Pneumococcal infections are defined as invasive or non-invasive according to the body site they affect. Invasive pneumococcal disease (IPD) is caused by infection of normally invasive sites e.g. blood and cerebrospinal fluid (CSF). IPD is a major cause of morbidity and mortality, especially amongst the very young, the elderly, and those with impaired immunity. Non-invasive forms of the infection commonly cause middle ear infection (otitis media), exacerbations of bronchitis, and pneumonia. As with most infectious respiratory diseases, the numbers of cases of pneumococcal infection peak in winter.

Transmission

As a commonly carried pathogen. The role of person to person transmission is unclear. Many people (up to 50%) carry pneumococci in their nose and throat without developing serious infection.

Surveillance in Scotland

IPD is not a statutorily notifiable disease, therefore surveillance is based on the local and reference laboratory reports of S. pneumoniae from invasive body sites (i.e. blood and CSF mainly). In 1999, an enhanced surveillance scheme was introduced, and is jointly managed by HPS and the Scottish Meningococcus and Pneumococcus Reference Laboratory (SMPRL).

Trends in Scotland (2000-2010)

In 2010 there were 540 cases of invasive pneumococcal disease reported to SPIDER, this compares to 579, 606 and 629 cases in 2009, 2008 and 2007 respectively.

 

Annual reports of invasive pneumococcal disease in Scotland by year

Year Reported IPD cases
2000
559
2001
597
2002
614
2003
790
2004
631
2005
719
2006
753
2007
629
2008
606
2009
579
2010
540
 

 

 

Since the introduction of pnuemococcal conjugate vaccine in 2006, there has been a reduction in the number of cases reported in the under 5s, with 95 cases in 2005, 61 cases in 2006, 26 cases in 2007, 34 cases in 2008, 39 cases in 2009 and 28 cases in 2010.

 

Cases of IPD reported to SPIDER by quarter and by age group 1999-2011*

Cases of IPD reported to SPIDER by quarter and by age group 1999-2011

Prevention

Two pneumococcal vaccines are available that help to protect against pneumococcal disease.

The pneumococcal polysaccharide vaccine is recommended for many of the same people who receive an annual flu vaccination. Unlike the flu vaccine which is given every year, the pneumococcal vaccine is only usually given once. The Scottish Executive introduced pneumococcal immunisation for all people aged 65 years and over, and for those aged under 65, at increased risk of disease due to impaired immunity in the season 2003/2004. This vaccine protects against 23 serotypes of IPD.

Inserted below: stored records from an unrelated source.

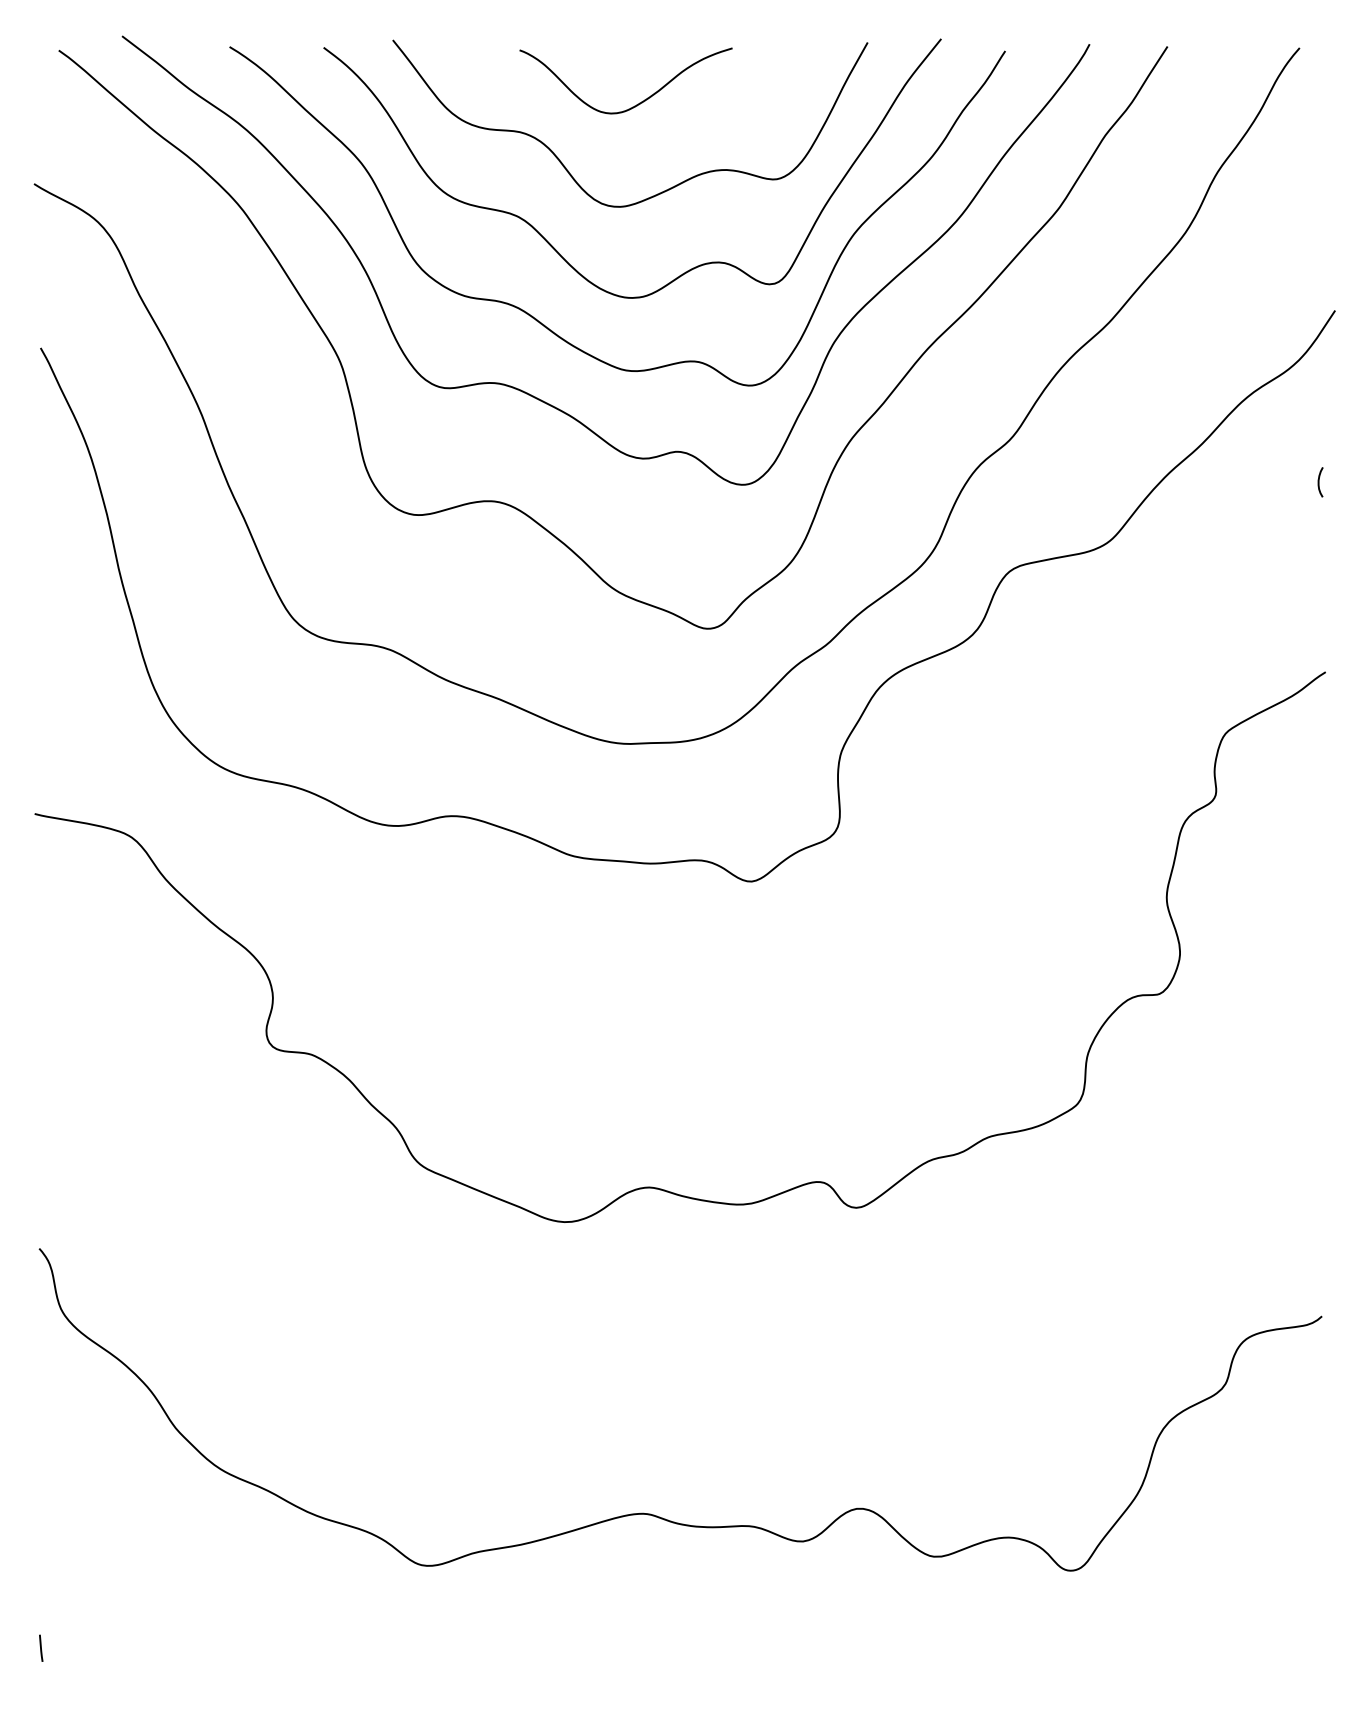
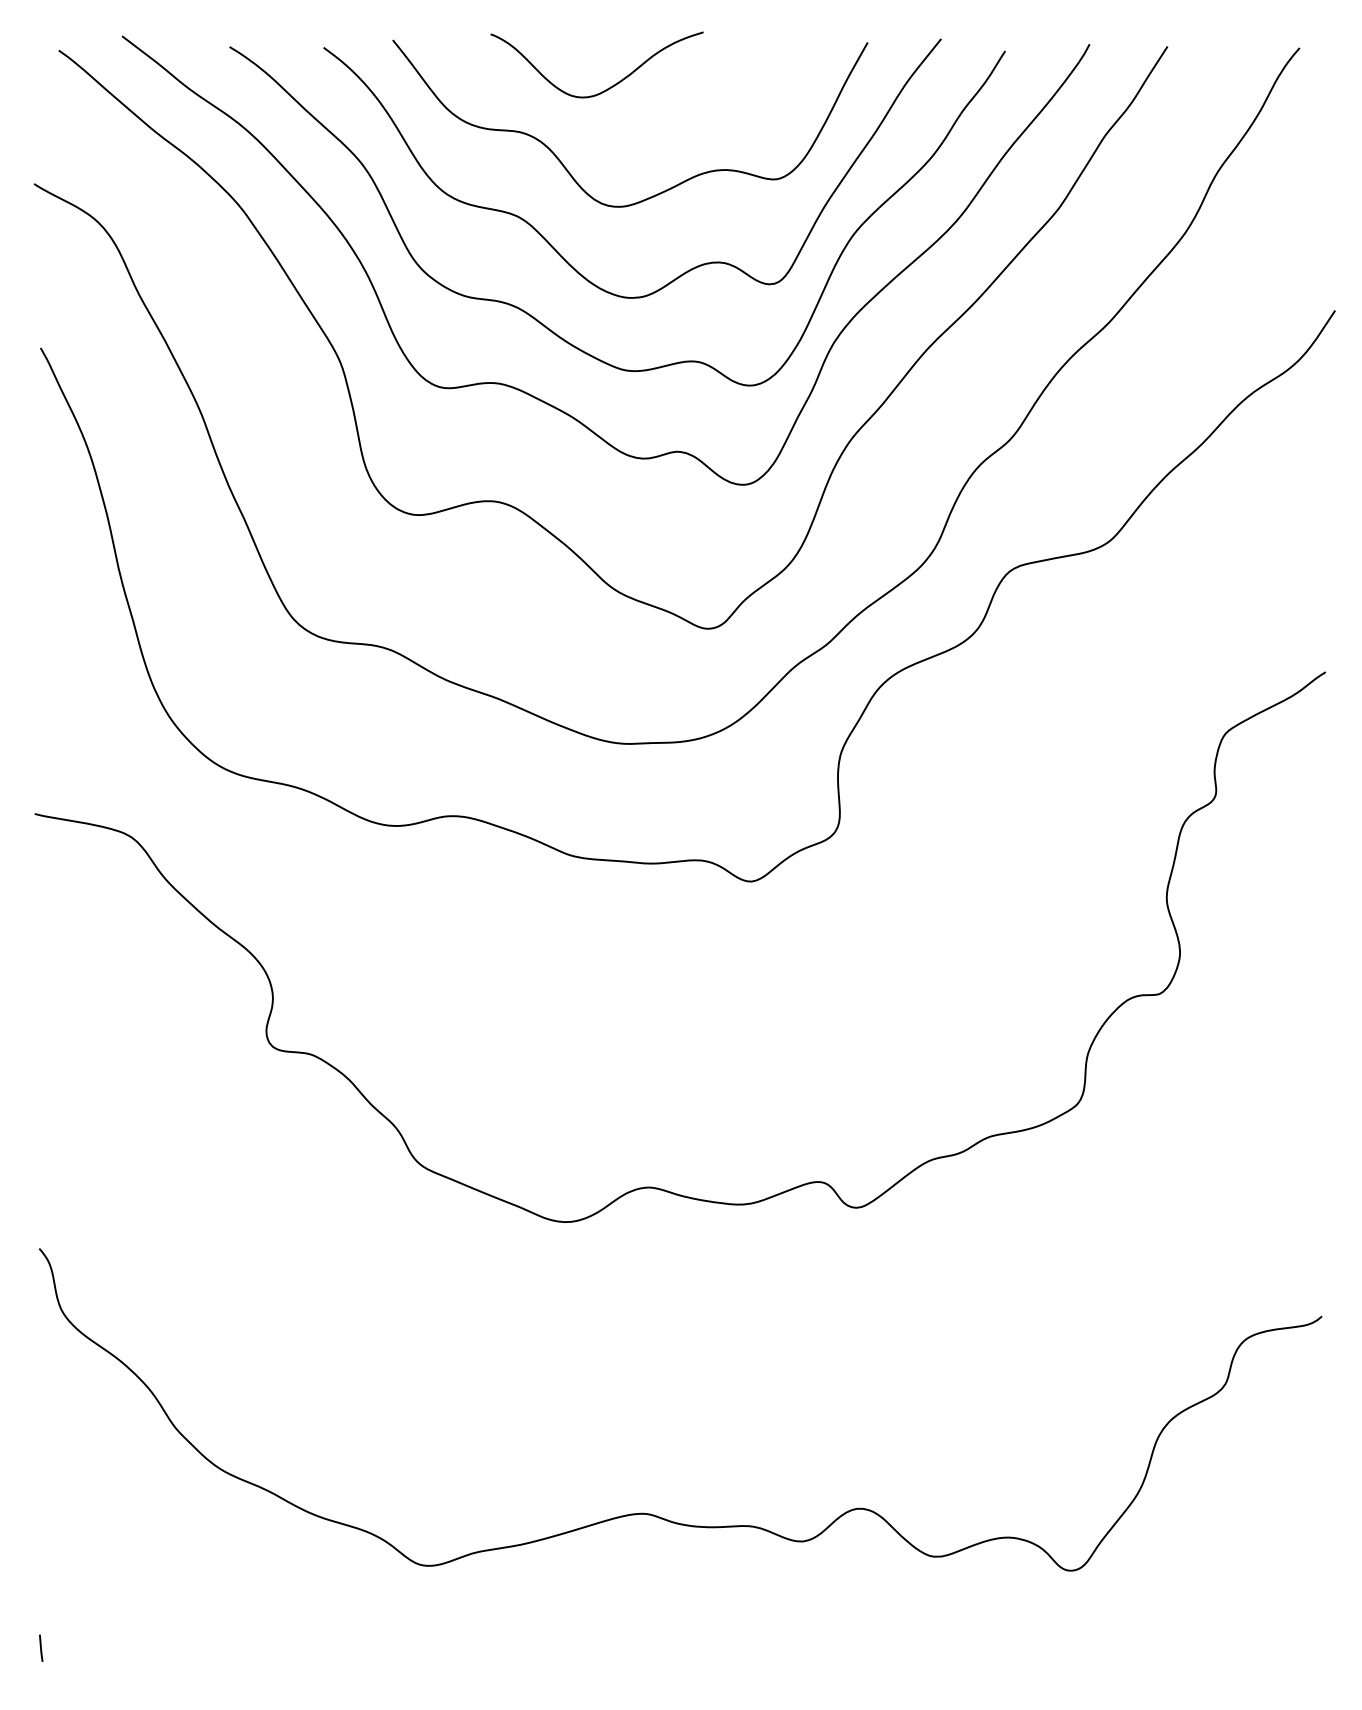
curve at (639, 102) position: (639, 102) -> (610, 86)
curve at (1319, 482): present -> none
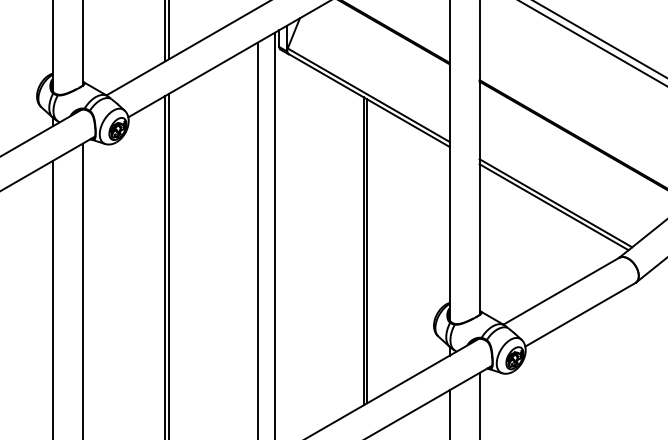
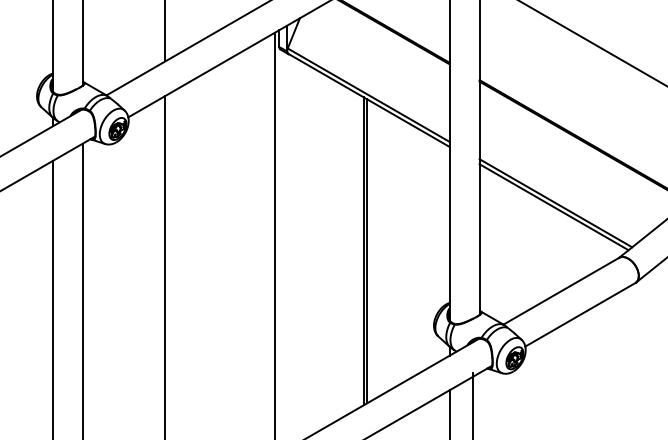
line at (168, 30): present -> none
line at (600, 39): present -> none
line at (257, 239): present -> none
line at (168, 265): present -> none
line at (479, 404) position: (479, 404) -> (472, 404)
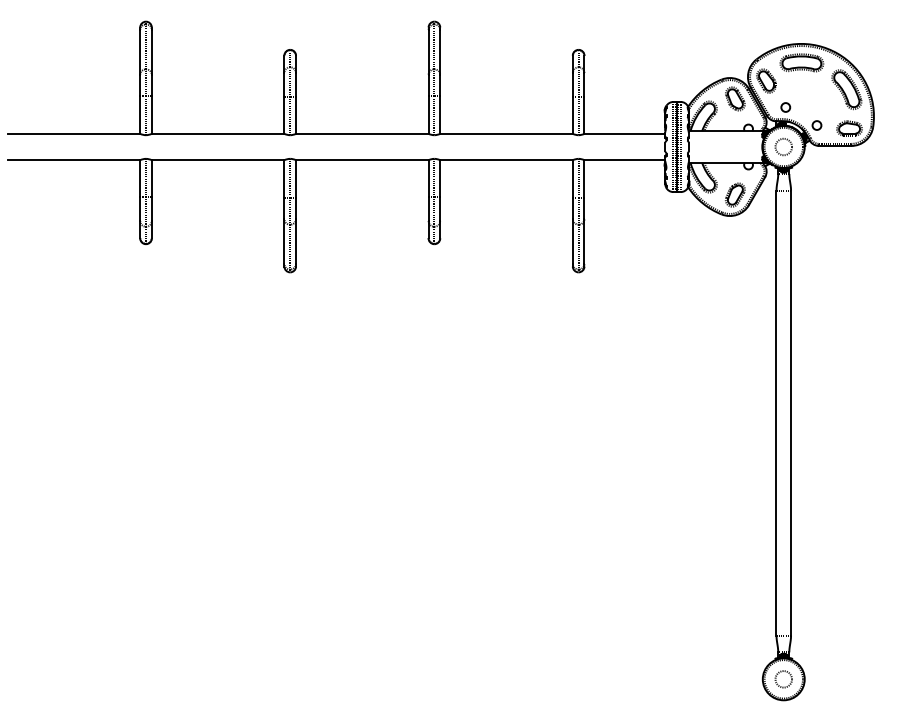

Pneumococcal conjugate vaccine (PCV-7) was introduced into the routine childhood immunisation schedule in September 2006. In spring 2010, PCV-7 was replaced with PCV-13 to provide broader protection against more serotypes of S. pneumoniae. The new vaccine follows the same three dose immunisation schedule at two and four months of age followed by a booster at 12-13 months. PCV-13 offers protection against the following 13 serotypes of S. pneumoniae: 1, 3, 4, 5, 14, 6A, 6B, 7F, 9V, 18C, 19A, 19F and 23F.

Vaccine uptake

 

Cumulative number of IPD cases reported to SPIDER 2004-2011*

Cumulative number of IPD cases reported to SPIDER 2004-2011

Further Information

Public Health etc (Scotland) Act

The Public Health etc (Scotland) Act 2008 provides a statutory framework for public health action to protect the people of Scotland from infectious disease, contamination and other such hazards.

Under the Act Streptococcus pneumonia (from blood, cerebrospinal fluid or other normally sterile site) is a notifiable organism.